**The exercise**
Can you output the lines as a two-column CSV with the headers field and value, one row per line, starting at the line containing "scientific name: Besleria triflora" and ending at the last line? Put each entry in a single quoted field, with any line breaks replaced by spaces.

**Material provided**
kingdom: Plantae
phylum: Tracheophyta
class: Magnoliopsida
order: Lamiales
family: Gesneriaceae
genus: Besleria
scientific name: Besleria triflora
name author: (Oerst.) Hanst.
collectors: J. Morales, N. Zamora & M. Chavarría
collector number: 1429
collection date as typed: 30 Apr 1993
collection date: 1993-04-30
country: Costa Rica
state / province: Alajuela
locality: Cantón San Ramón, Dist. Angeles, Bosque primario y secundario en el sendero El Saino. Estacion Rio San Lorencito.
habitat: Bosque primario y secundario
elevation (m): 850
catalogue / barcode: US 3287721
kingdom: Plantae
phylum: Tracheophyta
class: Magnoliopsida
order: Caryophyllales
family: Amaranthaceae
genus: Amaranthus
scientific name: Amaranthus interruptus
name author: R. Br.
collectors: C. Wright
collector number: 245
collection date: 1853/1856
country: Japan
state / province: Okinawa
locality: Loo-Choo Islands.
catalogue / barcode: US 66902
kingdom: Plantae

**Exercise result**
field,value
"scientific name:","Besleria triflora"
"name author:","(Oerst.) Hanst."
"collectors:","J. Morales, N. Zamora & M. Chavarría"
"collector number:","1429"
"collection date as typed:","30 Apr 1993"
"collection date:","1993-04-30"
"country:","Costa Rica"
"state / province:","Alajuela"
"locality:","Cantón San Ramón, Dist. Angeles, Bosque primario y secundario en el sendero El Saino. Estacion Rio San Lorencito."
"habitat:","Bosque primario y secundario"
"elevation (m):","850"
"catalogue / barcode:","US 3287721"
"kingdom:","Plantae"
"phylum:","Tracheophyta"
"class:","Magnoliopsida"
"order:","Caryophyllales"
"family:","Amaranthaceae"
"genus:","Amaranthus"
"scientific name:","Amaranthus interruptus"
"name author:","R. Br."
"collectors:","C. Wright"
"collector number:","245"
"collection date:","1853/1856"
"country:","Japan"
"state / province:","Okinawa"
"locality:","Loo-Choo Islands."
"catalogue / barcode:","US 66902"
"kingdom:","Plantae"